### [Problem]
Return every entry below word for word and leave out any picture.
------ The data
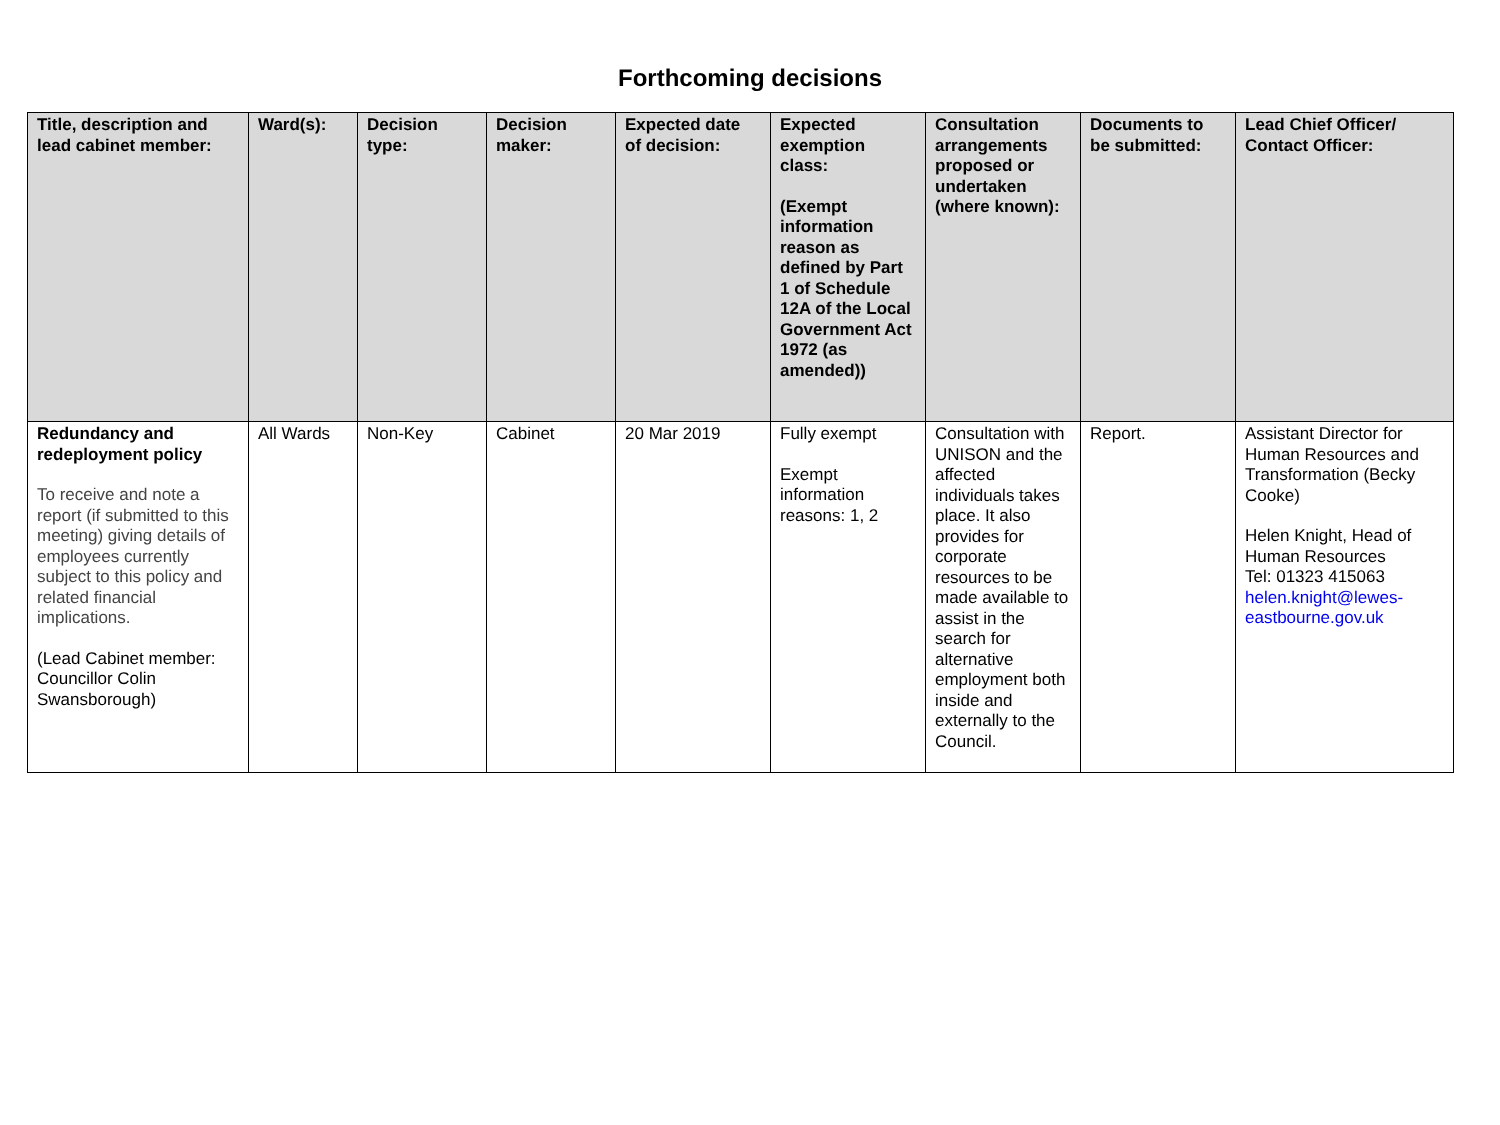Forthcoming decisions
| Title, description and lead cabinet member: | Ward(s): | Decision type: | Decision maker: | Expected date of decision: | Expected exemption class: (Exempt information reason as defined by Part 1 of Schedule 12A of the Local Government Act 1972 (as amended)) | Consultation arrangements proposed or undertaken (where known): | Documents to be submitted: | Lead Chief Officer/ Contact Officer: |
| --- | --- | --- | --- | --- | --- | --- | --- | --- |
| Redundancy and redeployment policy To receive and note a report (if submitted to this meeting) giving details of employees currently subject to this policy and related financial implications. (Lead Cabinet member: Councillor Colin Swansborough) | All Wards | Non-Key | Cabinet | 20 Mar 2019 | Fully exempt Exempt information reasons: 1, 2 | Consultation with UNISON and the affected individuals takes place. It also provides for corporate resources to be made available to assist in the search for alternative employment both inside and externally to the Council. | Report. | Assistant Director for Human Resources and Transformation (Becky Cooke) Helen Knight, Head of Human Resources Tel: 01323 415063 helen.knight@lewes-eastbourne.gov.uk |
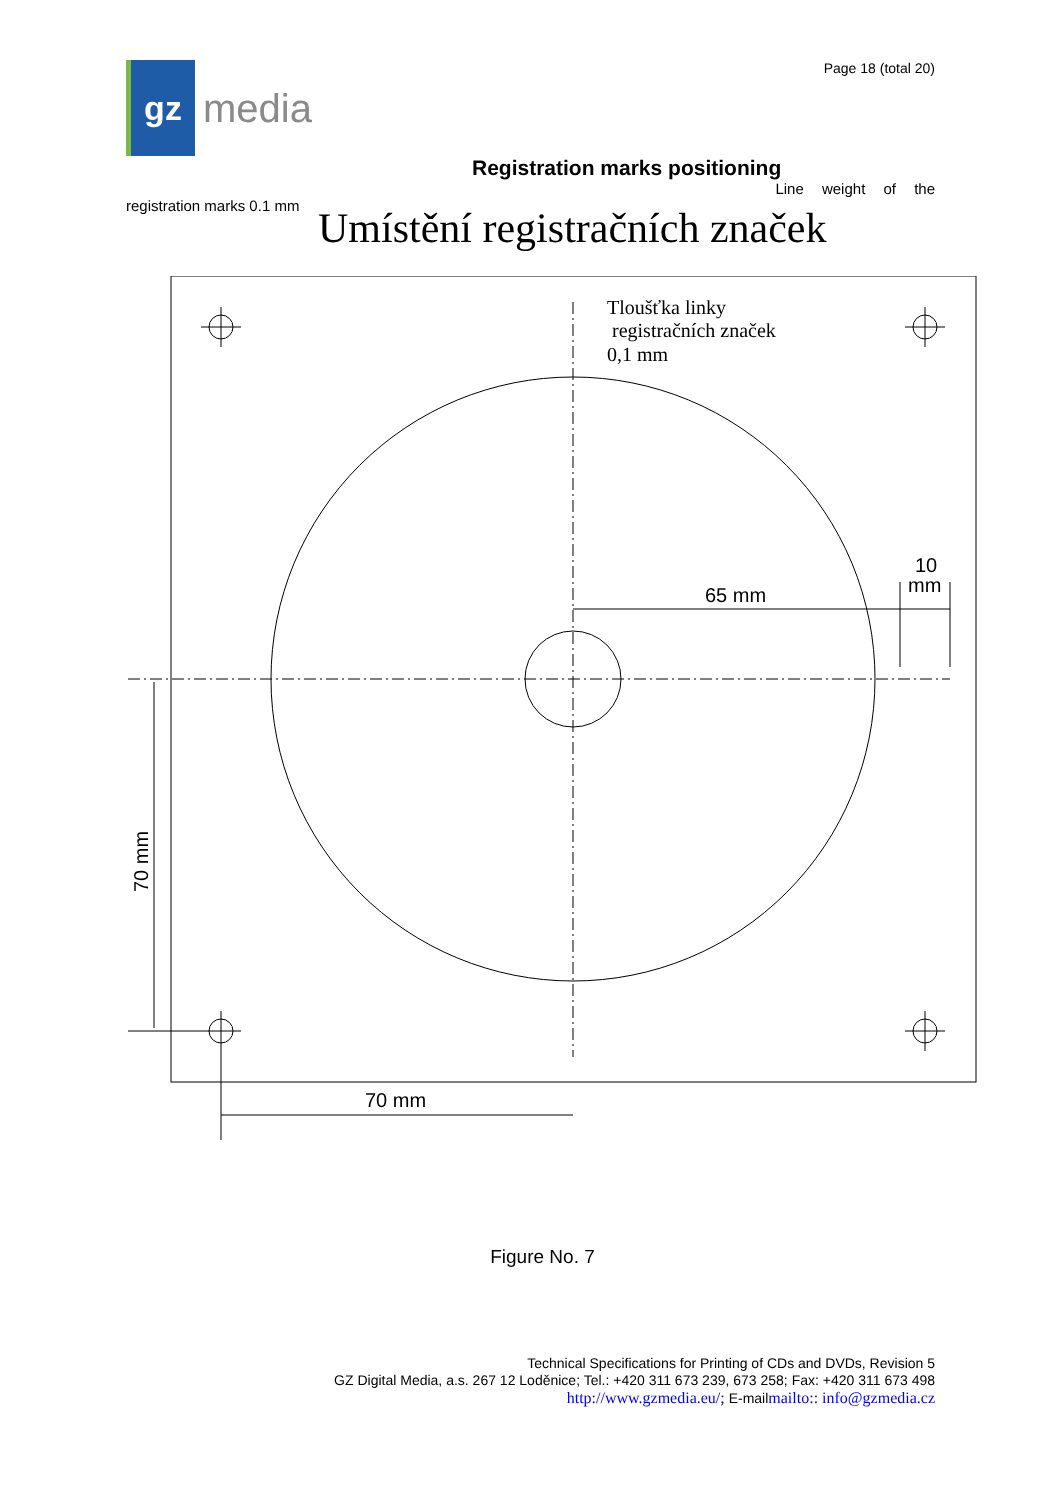gz
media
Page 18 (total 20)
Registration marks positioning
Line weight of the
registration marks 0.1 mm
Umístění registračních značek
Tloušťka linky
registračních značek
0,1 mm
65 mm
10
mm
70 mm
70 mm
Figure No. 7
Technical Specifications for Printing of CDs and DVDs, Revision 5
GZ Digital Media, a.s. 267 12 Loděnice; Tel.: +420 311 673 239, 673 258; Fax: +420 311 673 498
http://www.gzmedia.eu/; E-mailmailto:: info@gzmedia.cz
------------
### [Final answer]
Forthcoming decisions
| Title, description and lead cabinet member: | Ward(s): | Decision type: | Decision maker: | Expected date of decision: | Expected exemption class: (Exempt information reason as defined by Part 1 of Schedule 12A of the Local Government Act 1972 (as amended)) | Consultation arrangements proposed or undertaken (where known): | Documents to be submitted: | Lead Chief Officer/ Contact Officer: |
| --- | --- | --- | --- | --- | --- | --- | --- | --- |
| Redundancy and redeployment policy To receive and note a report (if submitted to this meeting) giving details of employees currently subject to this policy and related financial implications. (Lead Cabinet member: Councillor Colin Swansborough) | All Wards | Non-Key | Cabinet | 20 Mar 2019 | Fully exempt Exempt information reasons: 1, 2 | Consultation with UNISON and the affected individuals takes place. It also provides for corporate resources to be made available to assist in the search for alternative employment both inside and externally to the Council. | Report. | Assistant Director for Human Resources and Transformation (Becky Cooke) Helen Knight, Head of Human Resources Tel: 01323 415063 helen.knight@lewes-eastbourne.gov.uk |
gz
media
Page 18 (total 20)
Registration marks positioning
Line weight of the
registration marks 0.1 mm
Umístění registračních značek
Tloušťka linky
registračních značek
0,1 mm
65 mm
10
mm
70 mm
70 mm
Figure No. 7
Technical Specifications for Printing of CDs and DVDs, Revision 5
GZ Digital Media, a.s. 267 12 Loděnice; Tel.: +420 311 673 239, 673 258; Fax: +420 311 673 498
http://www.gzmedia.eu/; E-mailmailto:: info@gzmedia.cz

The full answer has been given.